**EXTRACTED ENTRIES**

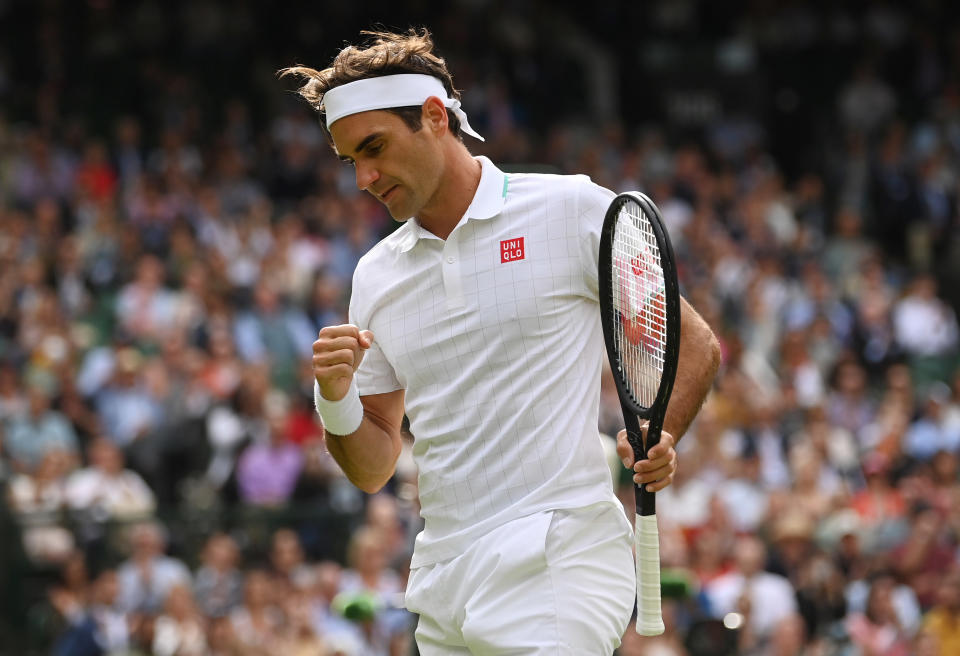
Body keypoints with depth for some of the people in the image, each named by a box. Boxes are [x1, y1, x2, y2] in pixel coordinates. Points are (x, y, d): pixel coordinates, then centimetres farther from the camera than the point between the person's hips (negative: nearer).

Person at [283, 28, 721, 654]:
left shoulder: (575, 210, -1)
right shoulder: (376, 275, 14)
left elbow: (696, 344, 3)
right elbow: (374, 470, 16)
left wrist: (658, 442, -15)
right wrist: (336, 399, -5)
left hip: (555, 568, -6)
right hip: (442, 590, 6)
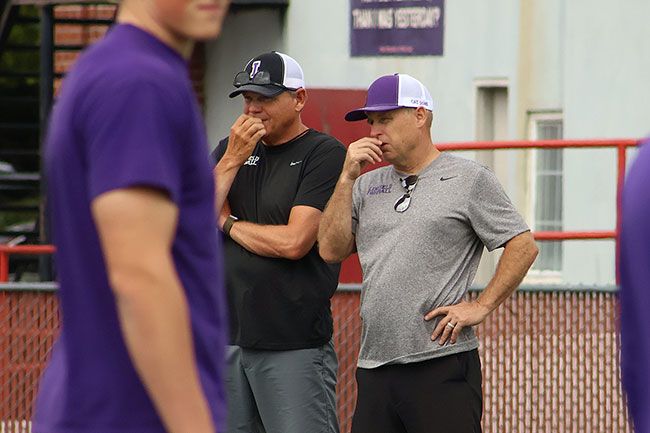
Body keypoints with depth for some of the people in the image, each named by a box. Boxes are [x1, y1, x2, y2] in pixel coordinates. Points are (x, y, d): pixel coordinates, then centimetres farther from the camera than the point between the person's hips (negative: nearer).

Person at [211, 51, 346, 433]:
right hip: (226, 338, 6)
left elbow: (294, 242, -15)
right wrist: (232, 160, -4)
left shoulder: (326, 154, -5)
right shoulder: (229, 150, 17)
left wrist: (227, 223, -1)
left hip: (295, 347, -6)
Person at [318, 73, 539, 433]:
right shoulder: (368, 185, 19)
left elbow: (523, 246, -2)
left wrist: (481, 306, -10)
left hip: (442, 361, -6)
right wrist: (347, 178, 4)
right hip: (374, 368, 6)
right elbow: (331, 250, 9)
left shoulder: (468, 179, 2)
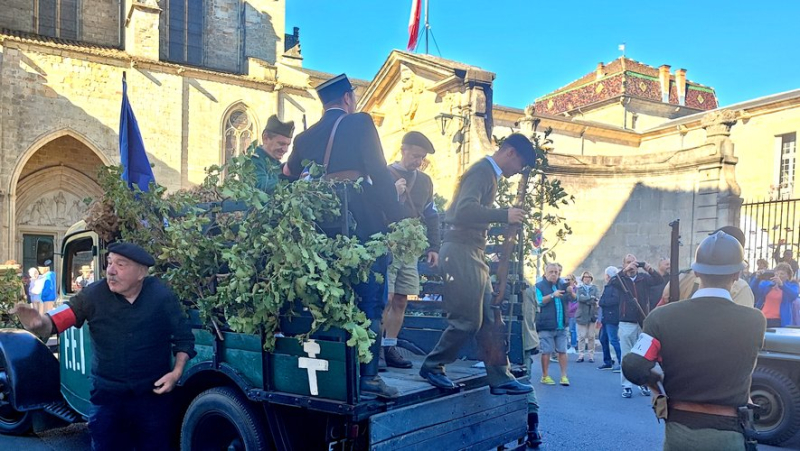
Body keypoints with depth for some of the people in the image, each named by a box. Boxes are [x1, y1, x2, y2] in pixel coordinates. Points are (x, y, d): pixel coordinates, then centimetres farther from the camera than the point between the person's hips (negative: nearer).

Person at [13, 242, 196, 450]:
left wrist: (177, 371, -12)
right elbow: (57, 321, -18)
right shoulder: (92, 295, -10)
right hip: (107, 396, 1)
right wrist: (39, 323, -41)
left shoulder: (163, 296, -11)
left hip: (154, 395, -1)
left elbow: (184, 336, -2)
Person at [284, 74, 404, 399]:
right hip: (366, 226, -6)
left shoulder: (305, 137, 13)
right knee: (370, 302, 0)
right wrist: (397, 220, -9)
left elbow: (290, 180, 14)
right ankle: (367, 375, 0)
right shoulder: (360, 123, -3)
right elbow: (380, 174, -10)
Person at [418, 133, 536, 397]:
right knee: (467, 320, -5)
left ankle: (500, 379, 13)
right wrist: (504, 215, -27)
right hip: (461, 251, -10)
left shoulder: (489, 174, 20)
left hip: (473, 253, 10)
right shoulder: (482, 171, -11)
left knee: (489, 320, 8)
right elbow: (465, 209, -27)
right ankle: (432, 366, 12)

**AIM OF THE TASK**
Pick out each line in the records above that contains the word "shoulder", and copy those lines. Letter case counts.

**RESPONSE FOR THIS EXERCISE**
left shoulder: (575, 210, -1)
right shoulder: (376, 275, 14)
left shoulder: (326, 154, -5)
right shoulder: (229, 150, 17)
right shoulder: (368, 185, 19)
left shoulder: (468, 179, 2)
right shoulder: (92, 295, -10)
left shoulder: (163, 296, -11)
left shoulder: (305, 137, 13)
right shoulder: (360, 123, -3)
left shoulder: (489, 174, 20)
right shoulder: (482, 171, -11)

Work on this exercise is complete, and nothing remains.